## Recorded data
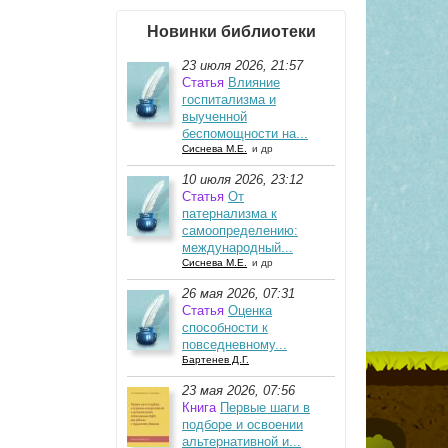
Новинки библиотеки
23 июля 2026, 21:57
Статья
Влияние
госпитализма и
выученной
беспомощности на...
Сиснева М.Е.
и др
10 июля 2026, 23:12
Статья
От
патернализма к
самоопределению:
международный...
Сиснева М.Е.
и др
26 мая 2026, 07:31
Статья
Оценка
способности к
повседневному...
Бартенев Д.Г.
23 мая 2026, 07:56
Книга
Первые шаги в
подборе и освоении
альтернативной и...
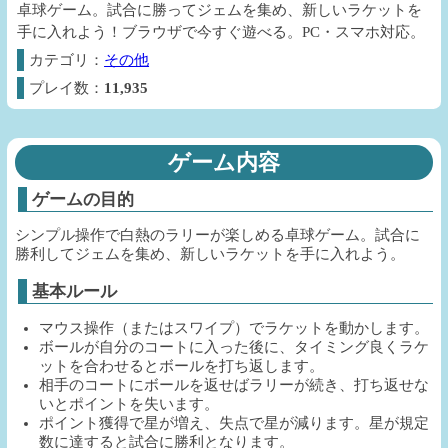
卓球ゲーム。試合に勝ってジェムを集め、新しいラケットを
手に入れよう！ブラウザで今すぐ遊べる。PC・スマホ対応。
カテゴリ：
その他
プレイ数：
11,935
ゲーム内容
ゲームの目的
シンプル操作で白熱のラリーが楽しめる卓球ゲーム。試合に
勝利してジェムを集め、新しいラケットを手に入れよう。
基本ルール
マウス操作（またはスワイプ）でラケットを動かします。
ボールが自分のコートに入った後に、タイミング良くラケ
ットを合わせるとボールを打ち返します。
相手のコートにボールを返せばラリーが続き、打ち返せな
いとポイントを失います。
ポイント獲得で星が増え、失点で星が減ります。星が規定
数に達すると試合に勝利となります。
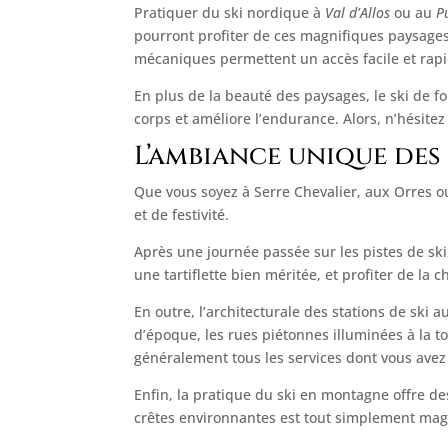
Pratiquer du ski nordique à
Val d’Allos
ou au
P
pourront profiter de ces magnifiques paysages 
mécaniques permettent un accès facile et rapi
En plus de la beauté des paysages, le ski de fo
corps et améliore l’endurance. Alors, n’hésitez
L’ambiance unique des 
Que vous soyez à Serre Chevalier, aux Orres o
et de festivité.
Après une journée passée sur les pistes de sk
une tartiflette bien méritée, et profiter de la
En outre, l’architecturale des stations de ski 
d’époque, les rues piétonnes illuminées à la t
généralement tous les services dont vous avez 
Enfin, la pratique du ski en montagne offre de
crêtes environnantes est tout simplement magnif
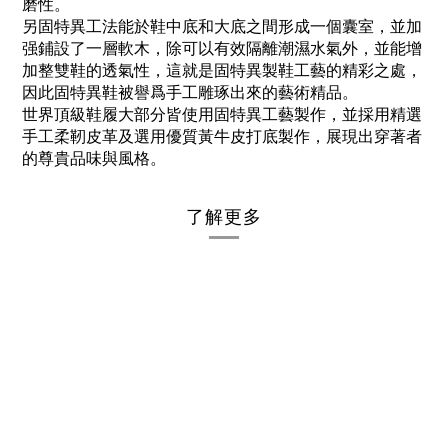
磨性。
另固特異工法能於鞋中底和大底之間形成一個囊室，並加
强鋪設了一層軟木，除可以有效隔離潮濕水氣外，並能增
加整雙鞋的透氣性，這就是固特異製鞋工藝的精彩之處，
因此固特異鞋被譽爲手工雕琢出來的藝術精品。
世界頂級鞋履大部分皆使用固特異工藝製作，並採用精選
手工柔靭皮革及選用優質黃牛皮打底製作，展現出穿著者
的尊貴品味與風格。
了解更多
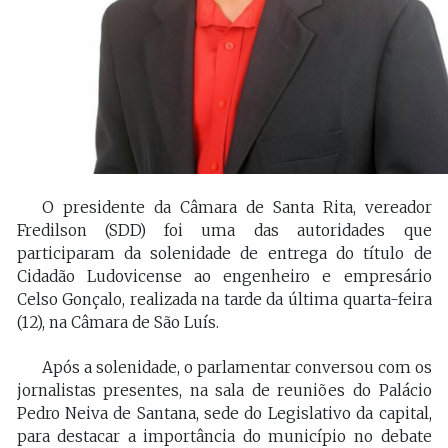
O presidente da Câmara de Santa Rita, vereador
Fredilson (SDD) foi uma das autoridades que
participaram da solenidade de entrega do título de
Cidadão Ludovicense ao engenheiro e empresário
Celso Gonçalo, realizada na tarde da última quarta-feira
(12), na Câmara de São Luís.
Após a solenidade, o parlamentar conversou com os
jornalistas presentes, na sala de reuniões do Palácio
Pedro Neiva de Santana, sede do Legislativo da capital,
para destacar a importância do município no debate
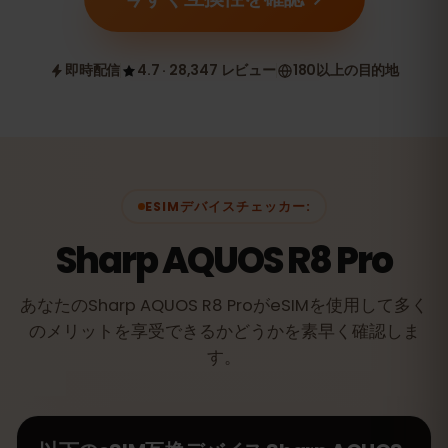
即時配信
4.7 · 28,347 レビュー
180以上の目的地
ESIMデバイスチェッカー:
Sharp AQUOS R8 Pro
あなたのSharp AQUOS R8 ProがeSIMを使用して多く
のメリットを享受できるかどうかを素早く確認しま
す。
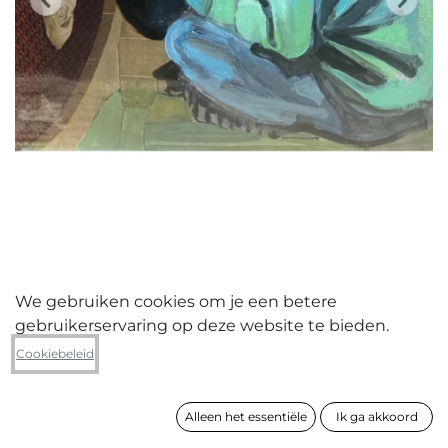
We gebruiken cookies om je een betere
gebruikerservaring op deze website te bieden.
Peter Lagast
Cookiebeleid
Shirley paints
Alleen het essentiële
Ik ga akkoord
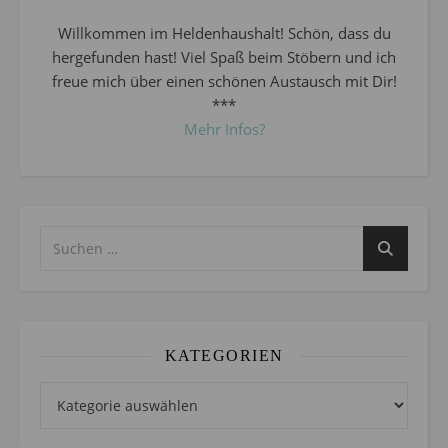
Willkommen im Heldenhaushalt! Schön, dass du
hergefunden hast! Viel Spaß beim Stöbern und ich
freue mich über einen schönen Austausch mit Dir!
***
Mehr Infos?
KATEGORIEN
Kategorien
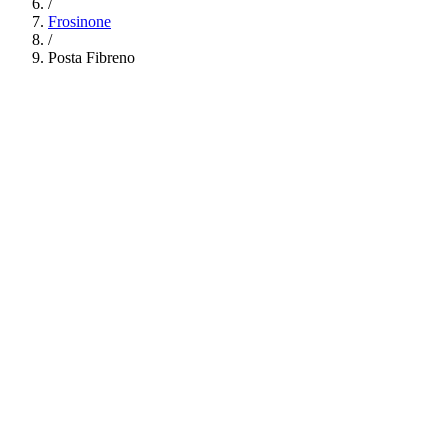
/
Frosinone
/
Posta Fibreno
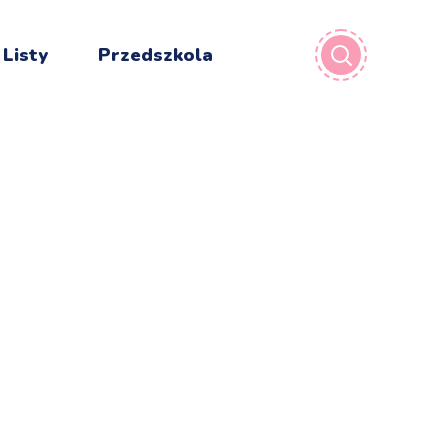
 Listy
Przedszkola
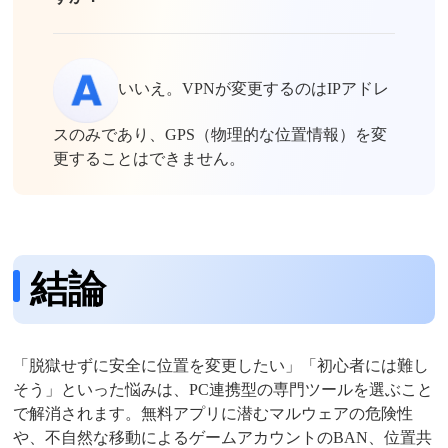
いいえ。VPNが変更するのはIPアドレ
スのみであり、GPS（物理的な位置情報）を変
更することはできません。
結論
「脱獄せずに安全に位置を変更したい」「初心者には難し
そう」といった悩みは、PC連携型の専門ツールを選ぶこと
で解消されます。無料アプリに潜むマルウェアの危険性
や、不自然な移動によるゲームアカウントのBAN、位置共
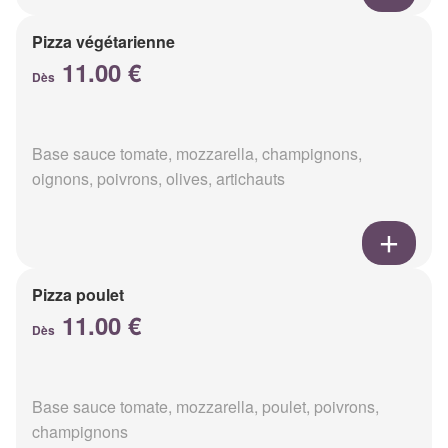
Pizza végétarienne
11.00 €
Dès
Base sauce tomate, mozzarella, champignons,
oignons, poivrons, olives, artichauts
Pizza poulet
11.00 €
Dès
Base sauce tomate, mozzarella, poulet, poivrons,
champignons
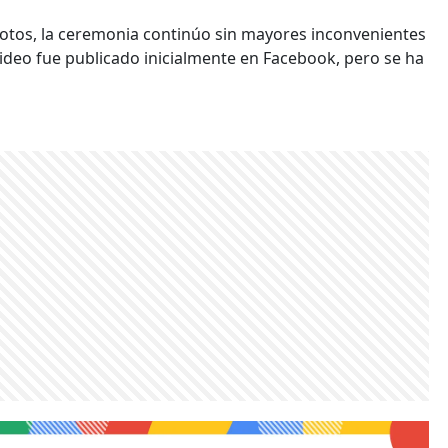
 votos, la ceremonia continúo sin mayores inconvenientes
video fue publicado inicialmente en Facebook, pero se ha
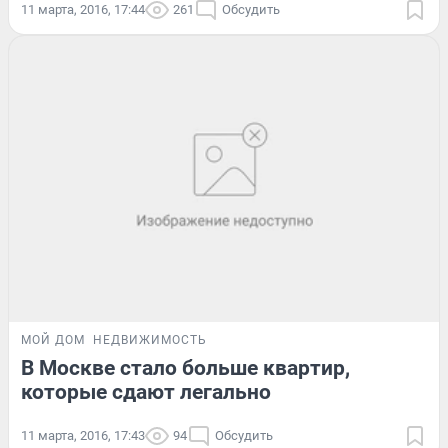
11 марта, 2016, 17:44
261
Обсудить
МОЙ ДОМ
НЕДВИЖИМОСТЬ
В Москве стало больше квартир,
которые сдают легально
11 марта, 2016, 17:43
94
Обсудить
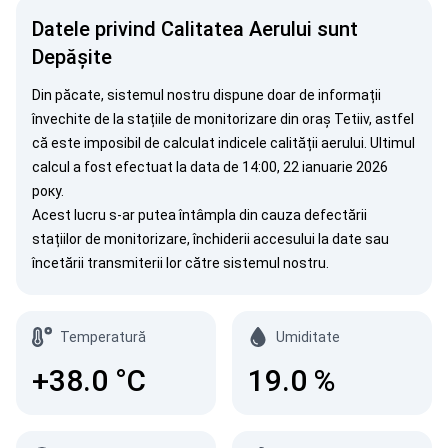
Datele privind Calitatea Aerului sunt
Depășite
Din păcate, sistemul nostru dispune doar de informații
învechite de la stațiile de monitorizare din oraș Tetiiv, astfel
că este imposibil de calculat indicele calității aerului. Ultimul
calcul a fost efectuat la data de 14:00, 22 ianuarie 2026
року.
Acest lucru s-ar putea întâmpla din cauza defectării
stațiilor de monitorizare, închiderii accesului la date sau
încetării transmiterii lor către sistemul nostru.
Temperatură
Umiditate
+38.0
°C
19.0
%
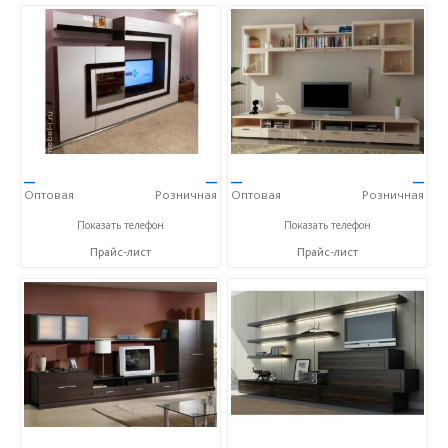
—
—
—
—
Оптовая
Розничная
Оптовая
Розничная
+7 (351) 777-13-99
+7 (351) 777-13-99
Показать телефон
Показать телефон
Прайс-лист
Прайс-лист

## Your objective
Write out all the entries exactly, except for the pictures.

## Response area
Новинки библиотеки
23 июля 2026, 21:57
Статья
Влияние
госпитализма и
выученной
беспомощности на...
Сиснева М.Е.
и др
10 июля 2026, 23:12
Статья
От
патернализма к
самоопределению:
международный...
Сиснева М.Е.
и др
26 мая 2026, 07:31
Статья
Оценка
способности к
повседневному...
Бартенев Д.Г.
23 мая 2026, 07:56
Книга
Первые шаги в
подборе и освоении
альтернативной и...
卓球ゲーム。試合に勝ってジェムを集め、新しいラケットを
手に入れよう！ブラウザで今すぐ遊べる。PC・スマホ対応。
カテゴリ：
その他
プレイ数：
11,935
ゲーム内容
ゲームの目的
シンプル操作で白熱のラリーが楽しめる卓球ゲーム。試合に
勝利してジェムを集め、新しいラケットを手に入れよう。
基本ルール
マウス操作（またはスワイプ）でラケットを動かします。
ボールが自分のコートに入った後に、タイミング良くラケ
ットを合わせるとボールを打ち返します。
相手のコートにボールを返せばラリーが続き、打ち返せな
いとポイントを失います。
ポイント獲得で星が増え、失点で星が減ります。星が規定
数に達すると試合に勝利となります。
Pratiquer du ski nordique à
Val d’Allos
ou au
P
pourront profiter de ces magnifiques paysages 
mécaniques permettent un accès facile et rapi
En plus de la beauté des paysages, le ski de fo
corps et améliore l’endurance. Alors, n’hésitez
L’ambiance unique des 
Que vous soyez à Serre Chevalier, aux Orres o
et de festivité.
Après une journée passée sur les pistes de sk
une tartiflette bien méritée, et profiter de la
En outre, l’architecturale des stations de ski 
d’époque, les rues piétonnes illuminées à la t
généralement tous les services dont vous avez 
Enfin, la pratique du ski en montagne offre de
crêtes environnantes est tout simplement magnif
磨性。
另固特異工法能於鞋中底和大底之間形成一個囊室，並加
强鋪設了一層軟木，除可以有效隔離潮濕水氣外，並能增
加整雙鞋的透氣性，這就是固特異製鞋工藝的精彩之處，
因此固特異鞋被譽爲手工雕琢出來的藝術精品。
世界頂級鞋履大部分皆使用固特異工藝製作，並採用精選
手工柔靭皮革及選用優質黃牛皮打底製作，展現出穿著者
的尊貴品味與風格。
了解更多
O presidente da Câmara de Santa Rita, vereador
Fredilson (SDD) foi uma das autoridades que
participaram da solenidade de entrega do título de
Cidadão Ludovicense ao engenheiro e empresário
Celso Gonçalo, realizada na tarde da última quarta-feira
(12), na Câmara de São Luís.
Após a solenidade, o parlamentar conversou com os
jornalistas presentes, na sala de reuniões do Palácio
Pedro Neiva de Santana, sede do Legislativo da capital,
para destacar a importância do município no debate
即時配信
4.7 · 28,347 レビュー
180以上の目的地
ESIMデバイスチェッカー:
Sharp AQUOS R8 Pro
あなたのSharp AQUOS R8 ProがeSIMを使用して多く
のメリットを享受できるかどうかを素早く確認しま
す。
We gebruiken cookies om je een betere
gebruikerservaring op deze website te bieden.
Peter Lagast
Cookiebeleid
Shirley paints
Alleen het essentiële
Ik ga akkoord
Willkommen im Heldenhaushalt! Schön, dass du
hergefunden hast! Viel Spaß beim Stöbern und ich
freue mich über einen schönen Austausch mit Dir!
***
Mehr Infos?
KATEGORIEN
Kategorien
/
Frosinone
/
Posta Fibreno
 Listy
Przedszkola
いいえ。VPNが変更するのはIPアドレ
スのみであり、GPS（物理的な位置情報）を変
更することはできません。
結論
「脱獄せずに安全に位置を変更したい」「初心者には難し
そう」といった悩みは、PC連携型の専門ツールを選ぶこと
で解消されます。無料アプリに潜むマルウェアの危険性
や、不自然な移動によるゲームアカウントのBAN、位置共
Pizza végétarienne
11.00 €
Dès
Base sauce tomate, mozzarella, champignons,
oignons, poivrons, olives, artichauts
Pizza poulet
11.00 €
Dès
Base sauce tomate, mozzarella, poulet, poivrons,
champignons
 votos, la ceremonia continúo sin mayores inconvenientes
video fue publicado inicialmente en Facebook, pero se ha
11 марта, 2016, 17:44
261
Обсудить
МОЙ ДОМ
НЕДВИЖИМОСТЬ
В Москве стало больше квартир,
которые сдают легально
11 марта, 2016, 17:43
94
Обсудить
Datele privind Calitatea Aerului sunt
Depășite
Din păcate, sistemul nostru dispune doar de informații
învechite de la stațiile de monitorizare din oraș Tetiiv, astfel
că este imposibil de calculat indicele calității aerului. Ultimul
calcul a fost efectuat la data de 14:00, 22 ianuarie 2026
року.
Acest lucru s-ar putea întâmpla din cauza defectării
stațiilor de monitorizare, închiderii accesului la date sau
încetării transmiterii lor către sistemul nostru.
Temperatură
Umiditate
+38.0
°C
19.0
%
—
—
—
—
Оптовая
Розничная
Оптовая
Розничная
+7 (351) 777-13-99
+7 (351) 777-13-99
Показать телефон
Показать телефон
Прайс-лист
Прайс-лист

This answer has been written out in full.